Thuong recalled that once the unit stopped to rest and wash clothes near a stream, when they were suddenly attacked by the French in an attempt to capture them. One soldier in the unit luckily escaped, as the enemy could not catch him because he was naked and hairless.
After that incident, everyone, from the commander to the common soldiers in the unit preferred having shaved heads.
Professor L Hung Lam, contact officer for Tay Tien veterans, said that if all the members who had ever served in the unit could meet together today, they would number in the thousands.
“60 years have gone by, there only 82 of us left now, living across the country, who can gather here,” said Lam.
Lam added that, in March, 1947, the unit moved from Hoa Binh to the Vietnam-Laos border. After marching over the high mountains and jungles, upon arriving at Sam Nua (Laos), many of the soldiers’ feet had became as hard as rock.
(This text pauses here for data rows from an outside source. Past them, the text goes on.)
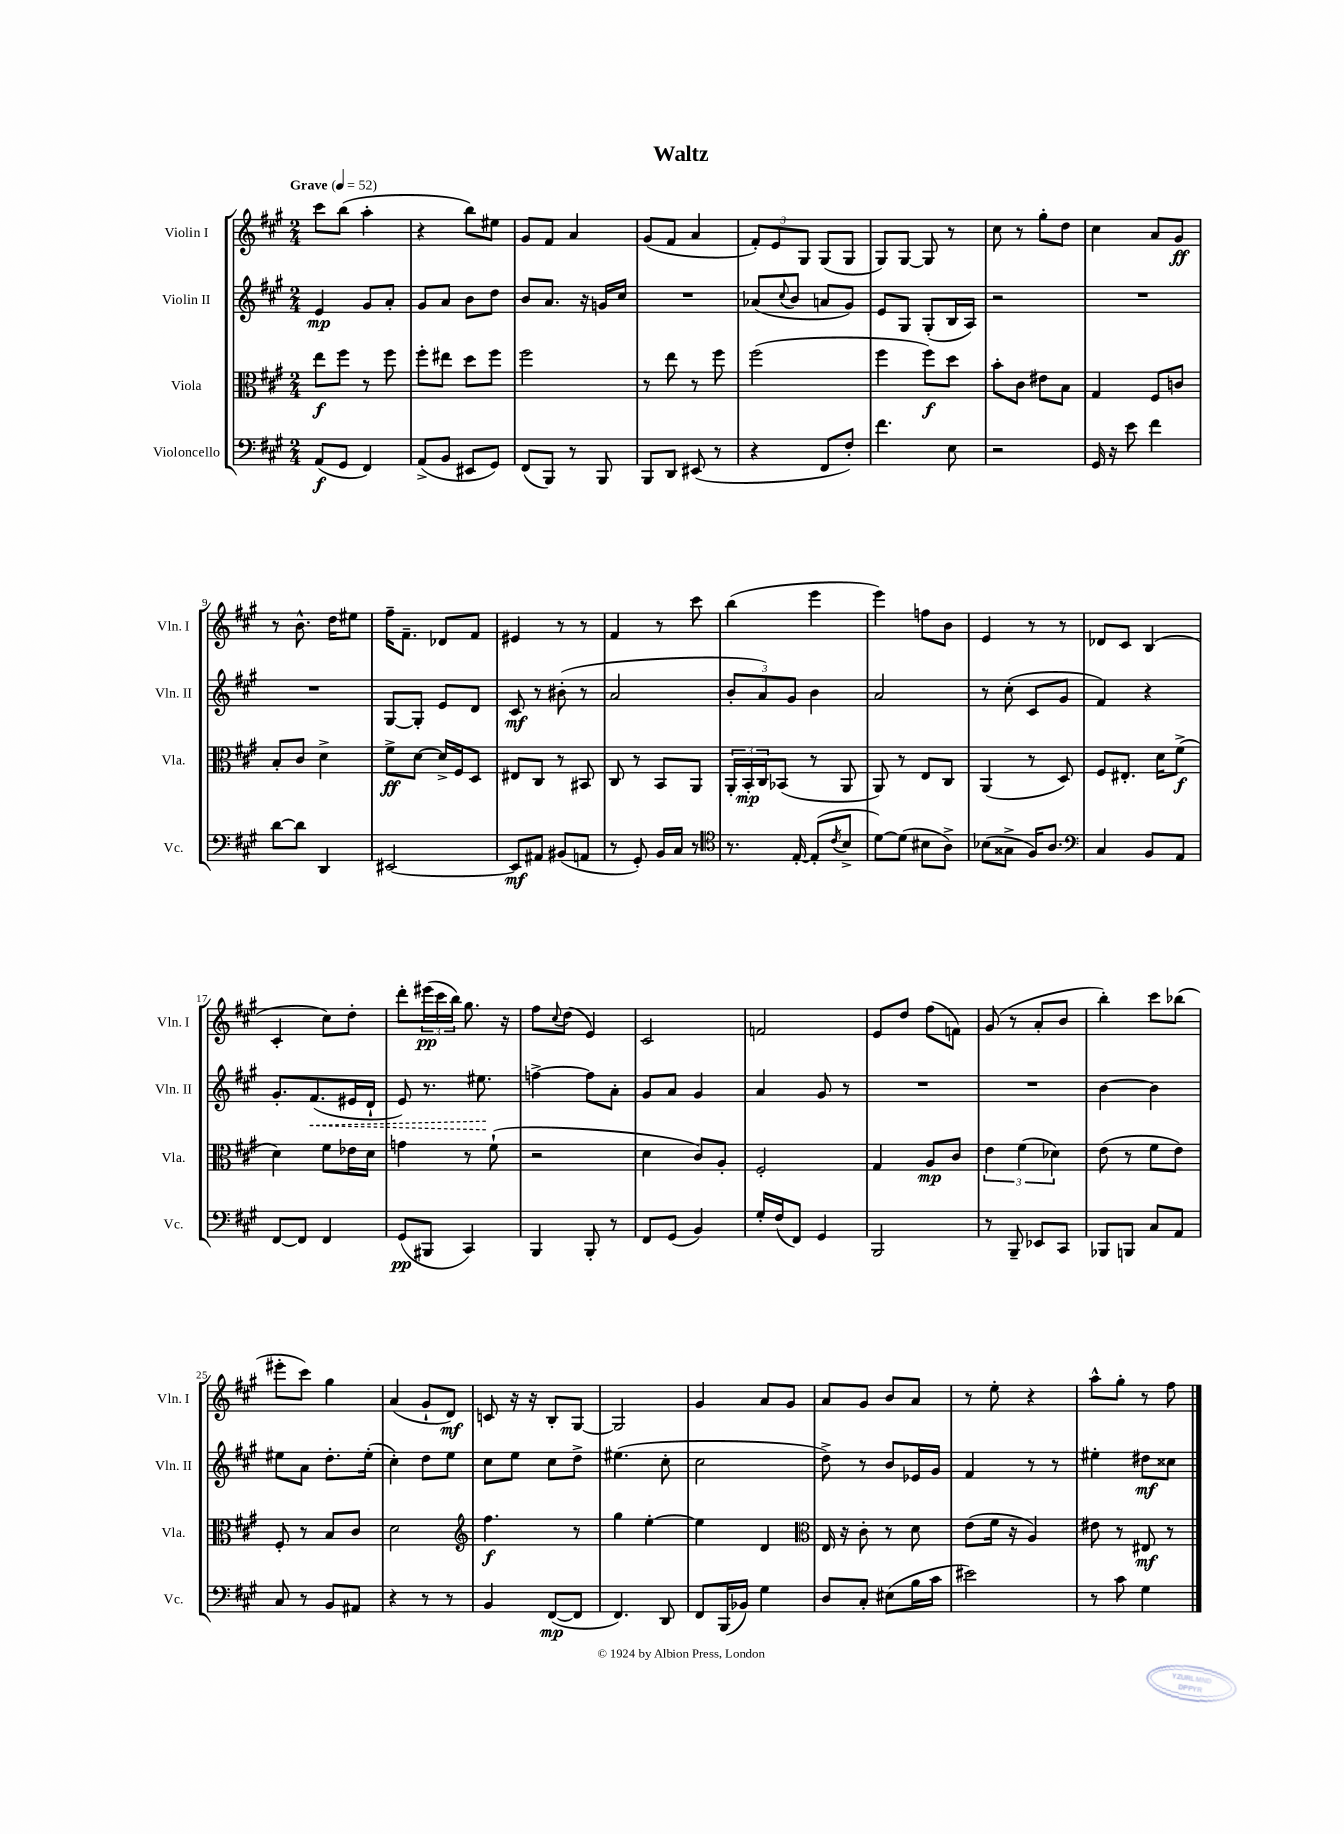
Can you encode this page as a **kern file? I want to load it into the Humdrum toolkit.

**kern	**kern	**kern	**kern
*staff4	*staff3	*staff2	*staff1
*clefF4	*clefC3	*clefG2	*clefG2
*k[f#c#g#]	*k[f#c#g#]	*k[f#c#g#]	*k[f#c#g#]
*M2/4	*M2/4	*M2/4	*M2/4
*MM52	*MM52	*MM52	*MM52
(8AA	8ee	4e	8ccc#
8GG#	8ff#	.	(8bb
4FF#)	8r	8g#	4aa'
.	8ff#	8a'	.
=	=	=	=
(8AA^	8ff#'	8g#	4r
8BB	8ee#	8a	.
8EE#	8dd	8b	8bb)
8GG#)	8ff#	8dd	8ee#
=	=	=	=
(8FF#	2ff#	8b	8g#
8BBB)	.	8.a	8f#
8r	.	.	4a
.	.	16r	.
8BBB	.	16g	.
.	.	16cc#	.
=	=	=	=
8BBB	8r	2r	(8g#
8DD	8ee	.	8f#
(8EE#	8r	.	4a
8r	8ff#	.	.
=	=	=	=
4r	(2ff#	(8a-	12f#')
.	.	.	12e
.	.	8qqcc#	.
.	.	8b	.
.	.	.	12G#
8FF#	.	8a	(8G#
8F#')	.	8g#)	8G#
=	=	=	=
4.f#	4ff#	8e	8G#)
.	.	8G#	[8G#
.	8ff#)	(8G#'	8G#]
8E	8dd	16B	8r
.	.	16A)	.
=	=	=	=
2r	8b'	2r	8cc#
.	8c#	.	8r
.	8e#	.	8gg#'
.	8B	.	8dd
=	=	=	=
16GG#	4G#	2r	4cc#
16r	.	.	.
8e	.	.	.
4f#	8F#	.	8a
.	8c	.	8g#
=	=	=	=
[8d	8B'	2r	8r
8d]	8c#	.	8.b^^
4DD	4d^	.	.
.	.	.	16dd
.	.	.	8ee#
=	=	=	=
[2EE#	8f#^	[8G#	16ff#~
.	.	.	8.f#~
.	[8d	8G#']	.
.	16d^]	8e	8d-
.	16F#	.	.
.	8D	8d	8f#
=	=	=	=
8EE#]	8E#	8c#	4e#
8AA#	8C#	8r	.
(8BB#	8r	(8b#'	8r
8AA	8BB#	8r	8r
=	=	=	=
8r	8C#	2a	4f#
8GG#')	8r	.	.
16BB	8BB	.	8r
16C#	.	.	.
8r	8AA	.	8ccc#
=	=	=	=
*clefC4	*	*	*
8.r	24AA'	12b'	(4bb
.	24BB'	.	.
.	24C#	12a)	.
.	(8BB-	.	.
.	.	12g#	.
[16E'	.	.	.
(8E']	8r	4b	4eee
8qc#	.	.	.
8B^	8AA	.	.
=	=	=	=
[8d)	8AA)	2a	4eee)
(8d]	8r	.	.
8B#	8E	.	8ff
8A^)	8C#	.	8b
=	=	=	=
(8B-	(4AA	8r	4e
8G##^	.	(8cc#'	.
16F#)	8r	8c#	8r
8.A	.	.	.
.	8D)	8g#	8r
=	=	=	=
*clefF4	*	*	*
4C#	8F#	4f#)	8d-
.	8.E#'	.	8c#
8BB	.	4r	(4B
.	16d	.	.
8AA	(8f#^	.	.
=	=	=	=
[8FF#	4d)	8.g#'	4c#'
8FF#]	.	.	.
.	.	(8.f#	.
4FF#	8f#	.	8cc#)
.	16e-	16e#	8dd'
.	16d	16d`	.
=	=	=	=
(8GG#	4g	8e)	8ddd'
8BBB#	.	8.r	(24eee#
.	.	.	24ccc#
.	.	.	24bb)
4CC#)	8r	.	8.gg#
.	.	8.ee#	.
.	(8f#`	.	.
.	.	.	16r
=	=	=	=
4BBB	2r	[4ff^	8ff#
.	.	.	8qqcc#
.	.	.	(8dd
8BBB'	.	8ff]	4e)
8r	.	8a'	.
=	=	=	=
8FF#	4d	8g#	2c#
(8GG#	.	8a	.
4BB)	8c#)	4g#	.
.	8A'	.	.
=	=	=	=
16G#'	2F#'	4a	2f
(16F#	.	.	.
8FF#)	.	.	.
4GG#	.	8g#	.
.	.	8r	.
=	=	=	=
2BBB	4G#	2r	8e
.	.	.	8dd
.	8A	.	(8ff#
.	8c#	.	8f)
=	=	=	=
8r	6e	2r	(8g#
8BBB~	.	.	8r
.	(6f#	.	.
8EE-	.	.	8a'
.	6d-)	.	.
8CC#	.	.	8b
=	=	=	=
8BBB-	(8e	[4b	4bb')
8BBB	8r	.	.
8C#	8f#	4b]	8ccc#
8AA	8e)	.	(8bb-
=	=	=	=
8C#	8F#'	8ee#	8eee#'
8r	8r	8a	8ccc#)
8BB	8B	8.dd'	4gg#
8AA#	8c#	.	.
.	.	(16ee#'	.
=	=	=	=
4r	2d	4cc#')	(4a
8r	.	8dd	8g#`
8r	.	8ee	8d)
=	=	=	=
*	*clefG2	*	*
4BB	4.ff#	8cc#	8c
.	.	8ee	16r
.	.	.	16r
([8FF#	.	8cc#	8B'
8FF#]	8r	8dd^	[8G#
=	=	=	=
4.FF#)	4gg#	(4.ee#	2G#]
.	[4ee'	.	.
8DD	.	8cc#'	.
=	=	=	=
8FF#	4ee]	2cc#	4g#
(16BBB	.	.	.
16BB-)	.	.	.
4G#	4d	.	8a
.	.	.	8g#
=	=	=	=
*	*clefC3	*	*
8D	16E	8dd^)	8a
.	16r	.	.
8C#'	8c#'	8r	8g#
(8E#	8r	8b	8b
16B	8d	16e-	8a
16c#	.	16g#	.
=	=	=	=
2e#)	(8e	4f#	8r
.	16f#	.	8ee'
.	16r	.	.
.	4A)	8r	4r
.	.	8r	.
=	=	=	=
8r	8e#	4ee#'	8aa^^
8c#	8r	.	8gg#'
4G#	8E#	8dd#	8r
.	8r	8cc##	8ff#
==	==	==	==
*-	*-	*-	*-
The Tay Tien Regiment’s weapons were a mixture of various different makes and models, but most were very simple. In particular, there was a Muong ethnic minority soldier who used a bow and arrows; the enemy was very afraid of him.
“The Tay Tien Regiment soldiers were also quite good at martial arts and were always ready to sacrifice their lives for the country,” Lam added.
According to Lam, many of the 82 surviving Tay Tien veterans decided to stay and work in the North West, where they used to fight, after the end of the wars.
“Wherever we are, the spirit of the Tay Tien Regiment and their families is still there for the country and the people,” said Lam.